In this project we will investigate the exponential distribution in R and compare it with the Central Limit Theorem. The exponential distribution is simulated in R with rexp(n, lambda) where lambda is the rate parameter. The mean of exponential distribution is 1/lambda and the standard deviation is also 1/lambda. The lambda is set to 0.2 for all of the simulations.
We look into the distribution of averages of 40 exponentials with one thousand simulations. The properties of the distribution are illustrated and explained by:
lambda <- 0.2 # Rate for all simulations
n <- 40 # No. of samples
nosim <- 1000 # No. of simulations
set.seed(seed = 100) # For reproducible results
# Get means of the 1000 simulations of 40 exponentials
means <- data.frame(mn40 = apply(matrix(rexp(nosim * n, lambda), nosim), 1, mean))

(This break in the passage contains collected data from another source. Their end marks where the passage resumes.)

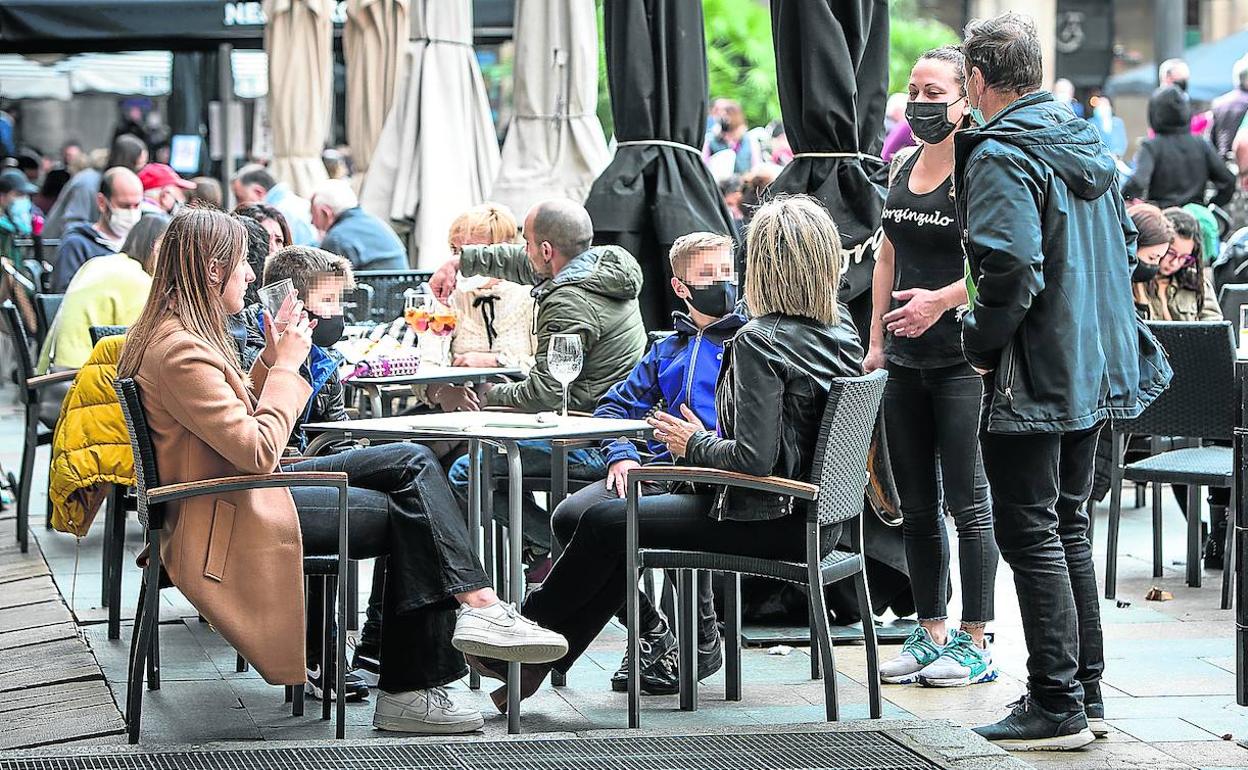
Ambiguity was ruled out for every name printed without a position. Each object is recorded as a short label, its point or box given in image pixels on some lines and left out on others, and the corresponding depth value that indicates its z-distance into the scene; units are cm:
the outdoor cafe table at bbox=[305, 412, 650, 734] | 994
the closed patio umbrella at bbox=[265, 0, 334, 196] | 2716
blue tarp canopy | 4372
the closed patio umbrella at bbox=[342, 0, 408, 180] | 2652
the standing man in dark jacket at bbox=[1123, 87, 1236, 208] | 2622
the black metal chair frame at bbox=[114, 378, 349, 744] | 912
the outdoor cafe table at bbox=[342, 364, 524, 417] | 1280
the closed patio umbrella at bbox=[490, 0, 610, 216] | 1861
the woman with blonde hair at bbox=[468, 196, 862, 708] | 948
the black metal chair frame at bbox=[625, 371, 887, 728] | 941
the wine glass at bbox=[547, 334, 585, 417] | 1062
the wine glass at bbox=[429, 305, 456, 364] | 1371
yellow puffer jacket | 1270
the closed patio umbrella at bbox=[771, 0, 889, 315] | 1253
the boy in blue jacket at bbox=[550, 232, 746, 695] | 1052
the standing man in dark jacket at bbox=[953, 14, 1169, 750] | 891
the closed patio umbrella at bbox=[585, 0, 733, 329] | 1422
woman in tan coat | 922
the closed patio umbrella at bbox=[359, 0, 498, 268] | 2081
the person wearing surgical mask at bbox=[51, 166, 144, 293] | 2055
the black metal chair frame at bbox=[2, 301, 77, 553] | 1552
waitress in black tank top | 1068
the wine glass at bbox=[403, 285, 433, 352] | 1369
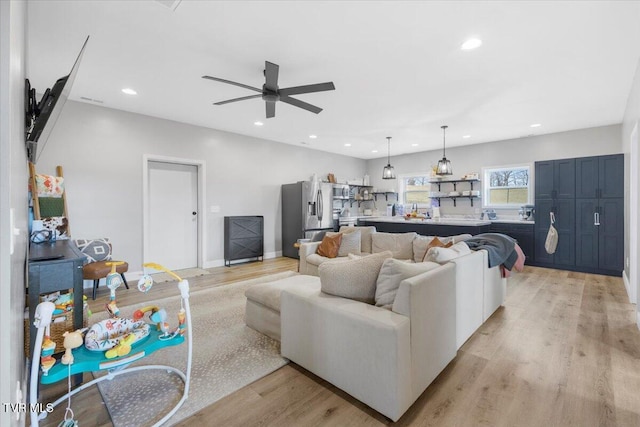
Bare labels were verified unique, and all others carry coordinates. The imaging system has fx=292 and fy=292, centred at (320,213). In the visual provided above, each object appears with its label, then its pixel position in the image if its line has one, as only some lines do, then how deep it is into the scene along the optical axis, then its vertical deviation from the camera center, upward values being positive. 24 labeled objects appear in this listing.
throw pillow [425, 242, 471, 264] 2.32 -0.37
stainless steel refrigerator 6.49 -0.05
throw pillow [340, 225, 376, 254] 4.66 -0.41
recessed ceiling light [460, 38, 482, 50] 2.63 +1.52
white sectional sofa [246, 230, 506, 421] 1.64 -0.79
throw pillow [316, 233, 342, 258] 4.39 -0.55
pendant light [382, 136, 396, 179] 6.32 +0.80
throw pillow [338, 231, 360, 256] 4.44 -0.53
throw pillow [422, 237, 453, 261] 3.09 -0.38
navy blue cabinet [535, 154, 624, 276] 4.84 -0.06
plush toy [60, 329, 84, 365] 1.46 -0.67
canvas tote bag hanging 5.34 -0.57
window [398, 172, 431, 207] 8.02 +0.59
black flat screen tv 1.73 +0.64
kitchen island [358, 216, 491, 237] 5.66 -0.35
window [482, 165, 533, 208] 6.38 +0.51
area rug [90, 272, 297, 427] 1.79 -1.20
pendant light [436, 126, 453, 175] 5.29 +0.75
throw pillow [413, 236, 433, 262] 3.65 -0.48
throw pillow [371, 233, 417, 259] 4.07 -0.50
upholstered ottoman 2.60 -0.87
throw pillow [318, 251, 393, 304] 2.01 -0.48
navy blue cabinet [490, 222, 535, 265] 5.74 -0.48
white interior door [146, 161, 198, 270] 5.12 -0.08
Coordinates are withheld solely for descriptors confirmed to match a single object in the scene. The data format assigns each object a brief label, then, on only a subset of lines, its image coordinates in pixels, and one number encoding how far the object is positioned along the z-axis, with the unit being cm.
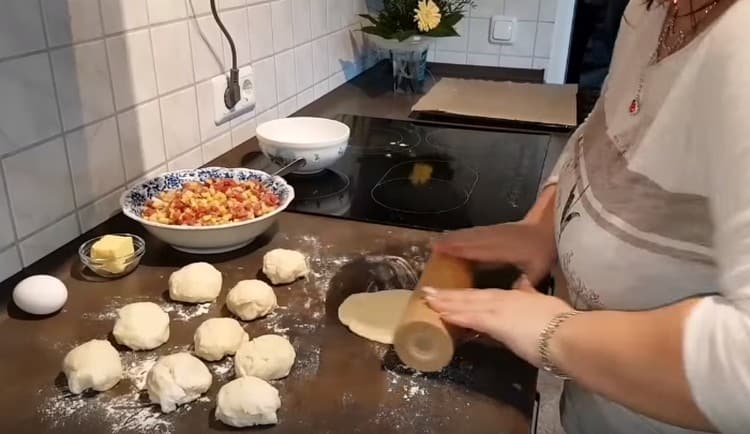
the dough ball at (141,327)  79
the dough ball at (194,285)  88
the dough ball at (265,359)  74
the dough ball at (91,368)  71
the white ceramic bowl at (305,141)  125
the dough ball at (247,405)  67
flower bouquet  179
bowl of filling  96
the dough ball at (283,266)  92
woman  53
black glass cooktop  116
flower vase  185
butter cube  92
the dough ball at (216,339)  77
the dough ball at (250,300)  85
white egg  84
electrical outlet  132
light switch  208
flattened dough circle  83
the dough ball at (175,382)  70
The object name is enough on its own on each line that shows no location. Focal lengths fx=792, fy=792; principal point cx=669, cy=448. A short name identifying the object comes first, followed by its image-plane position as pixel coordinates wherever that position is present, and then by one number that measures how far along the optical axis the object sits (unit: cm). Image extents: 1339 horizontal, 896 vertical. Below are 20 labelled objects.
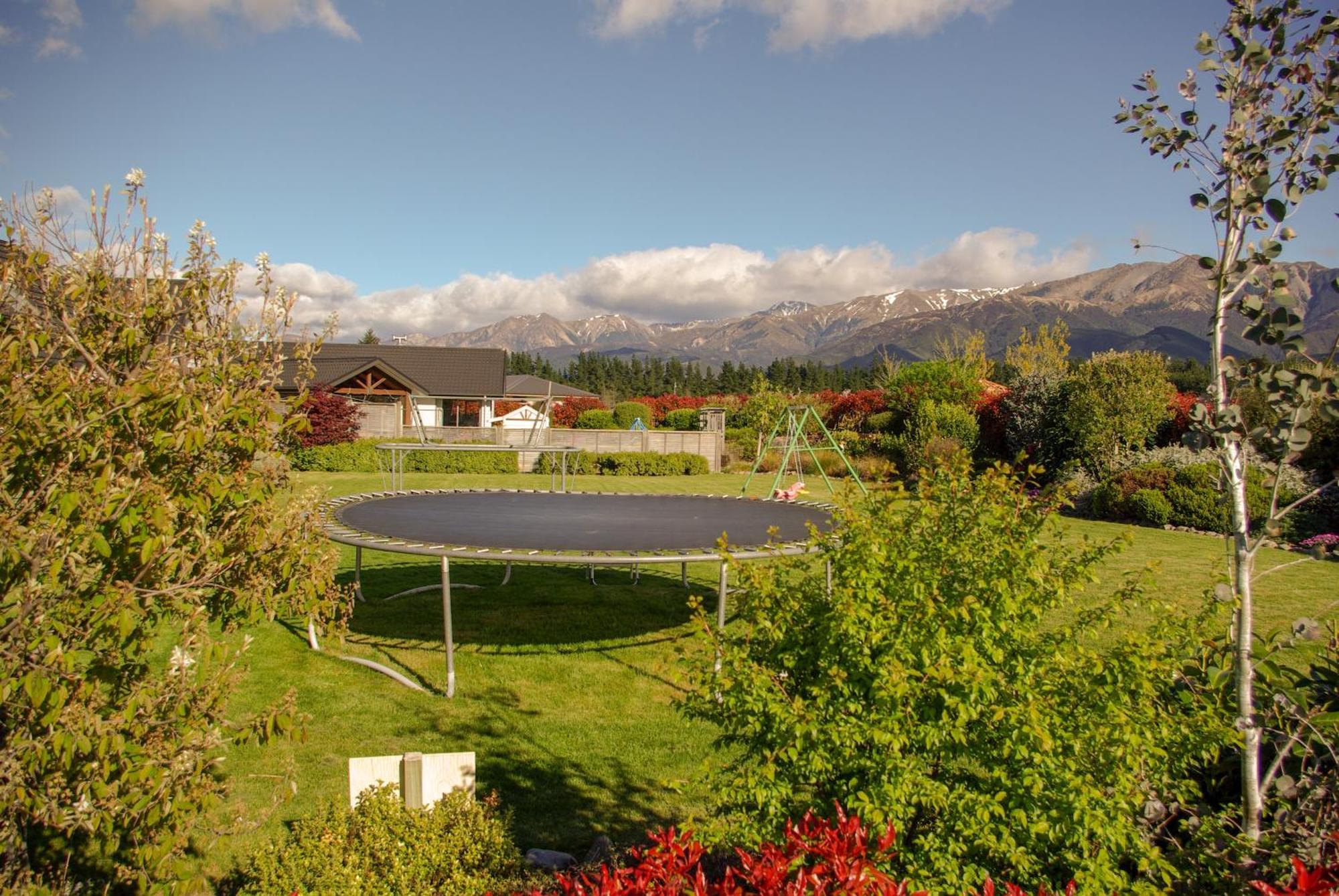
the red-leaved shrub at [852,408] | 1916
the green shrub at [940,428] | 1470
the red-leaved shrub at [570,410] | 2648
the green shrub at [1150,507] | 1035
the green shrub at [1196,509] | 991
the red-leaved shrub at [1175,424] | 1283
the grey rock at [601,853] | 248
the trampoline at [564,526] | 436
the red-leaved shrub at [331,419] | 1820
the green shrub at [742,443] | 1988
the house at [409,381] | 2094
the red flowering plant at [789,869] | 139
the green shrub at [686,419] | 2625
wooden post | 245
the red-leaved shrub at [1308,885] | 129
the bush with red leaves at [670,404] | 2923
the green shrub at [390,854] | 212
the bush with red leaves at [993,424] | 1500
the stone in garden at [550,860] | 249
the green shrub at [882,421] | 1733
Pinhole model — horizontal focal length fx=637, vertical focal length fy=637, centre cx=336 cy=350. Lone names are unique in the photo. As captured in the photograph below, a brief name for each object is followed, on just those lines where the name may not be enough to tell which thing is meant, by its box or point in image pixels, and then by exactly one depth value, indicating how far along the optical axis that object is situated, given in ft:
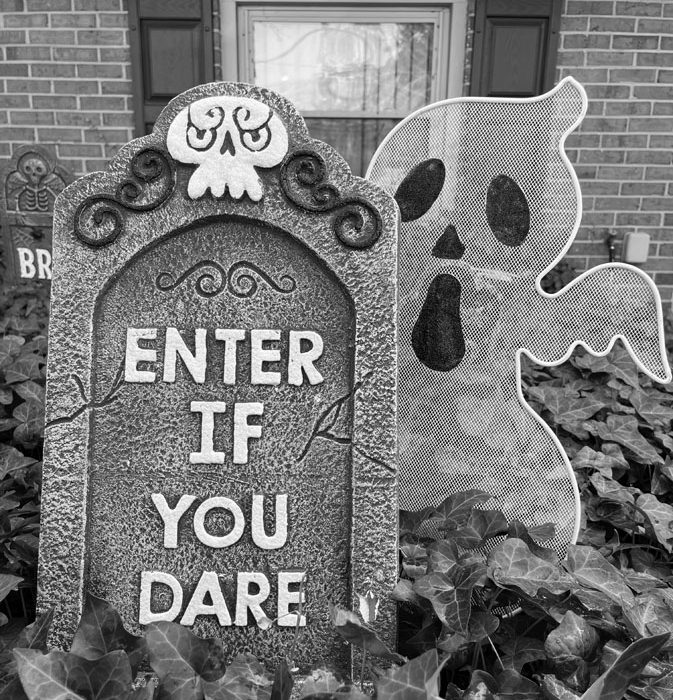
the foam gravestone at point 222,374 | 4.22
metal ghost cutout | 5.07
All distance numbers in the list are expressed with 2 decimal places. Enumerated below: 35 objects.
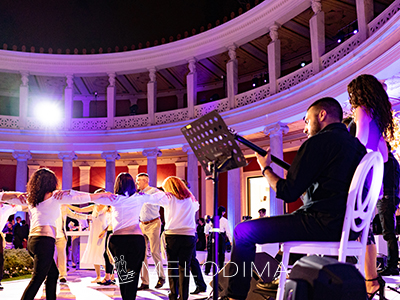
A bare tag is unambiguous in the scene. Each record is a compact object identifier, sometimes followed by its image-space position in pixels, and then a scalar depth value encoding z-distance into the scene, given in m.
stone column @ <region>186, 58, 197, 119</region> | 16.06
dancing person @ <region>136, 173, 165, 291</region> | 6.95
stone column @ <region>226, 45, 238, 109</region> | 15.06
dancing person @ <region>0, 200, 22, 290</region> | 4.99
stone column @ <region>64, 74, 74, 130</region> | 17.52
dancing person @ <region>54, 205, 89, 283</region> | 7.29
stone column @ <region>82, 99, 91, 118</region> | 20.59
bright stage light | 19.87
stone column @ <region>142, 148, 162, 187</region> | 17.05
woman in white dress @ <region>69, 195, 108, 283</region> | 7.49
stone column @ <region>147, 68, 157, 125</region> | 17.02
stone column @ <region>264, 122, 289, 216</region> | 13.15
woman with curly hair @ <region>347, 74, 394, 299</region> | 3.04
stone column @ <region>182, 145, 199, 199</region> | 16.31
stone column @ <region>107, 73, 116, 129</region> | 17.45
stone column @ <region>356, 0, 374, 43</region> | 10.20
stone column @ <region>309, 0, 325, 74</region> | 12.02
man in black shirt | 2.46
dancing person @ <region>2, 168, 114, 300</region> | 3.85
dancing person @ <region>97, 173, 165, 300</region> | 4.31
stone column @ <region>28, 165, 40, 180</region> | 20.59
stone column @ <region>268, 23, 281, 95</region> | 13.54
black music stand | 3.23
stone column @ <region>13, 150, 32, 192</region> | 17.08
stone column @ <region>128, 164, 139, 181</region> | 21.00
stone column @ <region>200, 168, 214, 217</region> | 18.39
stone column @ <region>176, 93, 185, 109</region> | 19.67
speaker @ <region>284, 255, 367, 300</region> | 1.78
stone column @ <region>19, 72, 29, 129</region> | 17.16
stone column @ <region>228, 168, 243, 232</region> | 15.12
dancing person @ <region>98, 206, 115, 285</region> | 7.08
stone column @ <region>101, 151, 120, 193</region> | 17.23
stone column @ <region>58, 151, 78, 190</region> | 17.38
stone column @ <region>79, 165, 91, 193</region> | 20.86
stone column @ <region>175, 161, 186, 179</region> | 20.06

# Sample mean of the means of the simulations of 40 exponentials
mean(means$mn40)
## [1] 4.999702
# Theoretical mean
1/lambda
## [1] 5
The theoretical mean is 5. The sample mean of the means of the simulations of 40 exponentials is 4.9997, which is very close to the theoretical mean. The sample mean is the center of the distribution of the simulations.
# Sample standard deviation and variance
sd(means$mn40)
## [1] 0.7959461
sd(means$mn40)^2
## [1] 0.6335302
# Theoretical standard deviation and variance
(1/lambda)/sqrt(n)
## [1] 0.7905694
((1/lambda)/sqrt(n))^2
## [1] 0.625
The theoretical standard deviation is 0.7906. The sample standard deviation is 0.7959, which is very close to the theoretical standard deviation.
The theoretical variance is 0.625. The sample variance is 0.6335, which is very close to the theoretical variance.
Below is the histogram plot of the above simulations with the normal distribution curve centered at 4.9997 and a standard deviation of 0.7959:
ggplot(data = means, aes(x = mn40)) +
geom_histogram(aes(y=..density..), fill = "salmon",
binwidth = 0.20, color = "black") +
labs(title = "Exponentials Distribution of 1000 Simulations",
x = "Mean of 40 Exponentials", y = "Density") +
stat_function(fun = dnorm, geom = "line",
arg = list(mean = mean(means$mn40),
sd = sd(means$mn40)),
size = 1, col="yellow") +
geom_vline(aes(xintercept = mean(means$mn40)), color = "yellow",
size = 1, show.legend = TRUE)
We further compare the normal distribution curve of the simulations with the theoretical normal distribution curve:
ggplot(data = means, aes(x = mn40)) +
geom_histogram(aes(y=..density..), fill = "salmon",
binwidth = 0.20, color = "black") +
labs(title = "Exponentials Distribution of 1000 Simulations\nvs.\nNormal Distribution",
x = "Mean of 40 Exponentials", y = "Density") +
stat_function(fun = dnorm, geom = "line",
arg = list(mean = 1/lambda, sd = (1/lambda)/sqrt(n)),
size = 3, col="black") +
stat_function(fun = dnorm, geom = "line",
arg = list(mean = mean(means$mn40),
sd = sd(means$mn40)),
size = 1, col="yellow") +
geom_vline(aes(xintercept = 1/lambda, colour = "Theoretical"),
size = 3, show.legend = TRUE) +
geom_vline(aes(xintercept = mean(means$mn40), colour = "Simulation"),
size = 1, show.legend = TRUE) +
scale_colour_manual("", breaks = c("Theoretical", "Simulation"),
values = c("Theoretical" = "black",
"Simulation" = "yellow"))
Clearly, the distribution of our simulations appears to be approximately normal.